Page images and extracted text
************

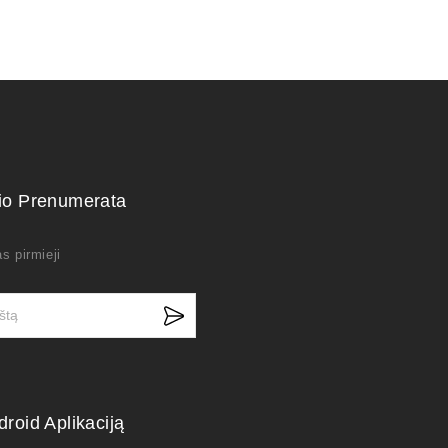
kio Prenumerata
s pirmieji
droid Aplikaciją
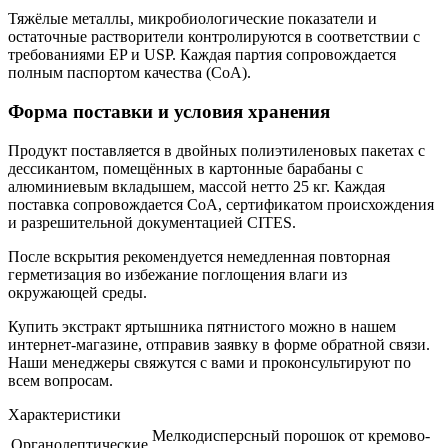
Тяжёлые металлы, микробиологические показатели и
остаточные растворители контролируются в соответствии с
требованиями EP и USP. Каждая партия сопровождается
полным паспортом качества (CoA).
Форма поставки и условия хранения
Продукт поставляется в двойных полиэтиленовых пакетах с
дессикантом, помещённых в картонные барабаны с
алюминиевым вкладышем, массой нетто 25 кг. Каждая
поставка сопровождается CoA, сертификатом происхождения
и разрешительной документацией CITES.
После вскрытия рекомендуется немедленная повторная
герметизация во избежание поглощения влаги из
окружающей среды.
Купить экстракт яртышника пятнистого можно в нашем
интернет-магазине, отправив заявку в форме обратной связи.
Наши менеджеры свяжутся с вами и проконсультируют по
всем вопросам.
Характеристики
Мелкодисперсный порошок от кремово-
Органолептические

************

Give again, please, precisely the lines that begin the records and run through the line with "окружающей среды." in it, keeping both end lines and dropping any pictures.

kio Prenumerata
s pirmieji
droid Aplikaciją
Тяжёлые металлы, микробиологические показатели и
остаточные растворители контролируются в соответствии с
требованиями EP и USP. Каждая партия сопровождается
полным паспортом качества (CoA).
Форма поставки и условия хранения
Продукт поставляется в двойных полиэтиленовых пакетах с
дессикантом, помещённых в картонные барабаны с
алюминиевым вкладышем, массой нетто 25 кг. Каждая
поставка сопровождается CoA, сертификатом происхождения
и разрешительной документацией CITES.
После вскрытия рекомендуется немедленная повторная
герметизация во избежание поглощения влаги из
окружающей среды.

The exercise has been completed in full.